May, who also serves as a poll worker in Chicago is excited about the new way to show her civic pride.
“I can’t wait to get my “I voted” bracelet! I think we see the popularity of “I voted” stickers across the country, even for mail voters, because we’re proud of voting and we want to encourage others to join us,” May said. “The “I voted” bracelets are just another example of election officials delighting their community and helping to get out the vote. Let’s hope the bracelets get to stick around!”
Louisiana is sticking with I Voted stickers
Louisiana is sticking with “I Voted” stickers this election season, but are a bit blue about it. Not because they are sad, but because the new stickers will feature George Rodrigue’s iconic Blue Dog.
"We were looking for a way to make this Presidential Election unique and exciting for Louisiana voters," Secretary of State Tom Schedler told KATC. "We traditionally have robust turnout when we elect the President, but I'm hoping this sticker will put us over the top in terms of turnout.
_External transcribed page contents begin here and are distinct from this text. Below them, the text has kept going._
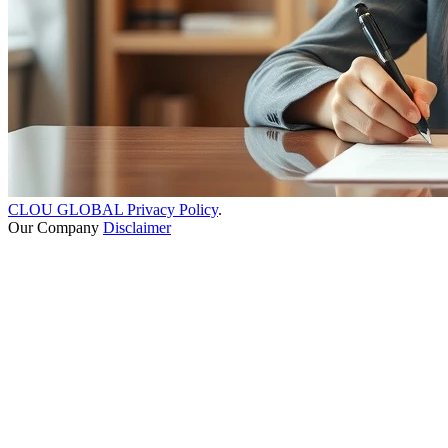
CLOU GLOBAL Privacy Policy
.
Our Company
Disclaimer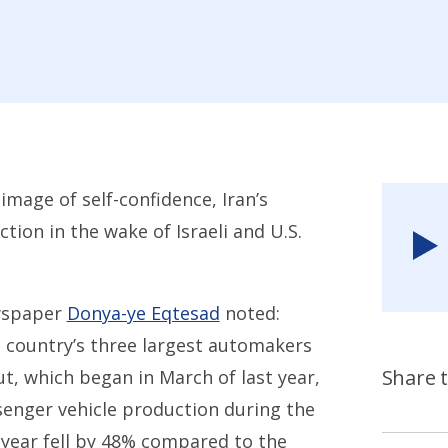
image of self-confidence, Iran’s
tion in the wake of Israeli and U.S.
ewspaper
Donya-ye Eqtesad
noted:
e country’s three largest automakers
Share t
, which began in March of last year,
ssenger vehicle production during the
 year fell by 48% compared to the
I have a feeling everyone is going to want to show their patriotism and pride by proudly wearing this nationally-famous Louisiana artist's 'I VOTED' sticker."
The George Rodrigue Foundation of the Arts (GRFA) granted the state permission to use the painting entitled Standing Up Straight and Tall (2001) for the sticker artwork. The original artwork is part of the permanent collection of the New Orleans Museum of Art.
“Participating in the election process and electing good government representation is one of our most important civic duties. Partnering with Secretary Schedler to inspire citizens to take part in this election cycle is something that spoke to me and I think my dad would have loved," said Jacques Rodrigue, George Rodrigue’s son and executive director of GRFA.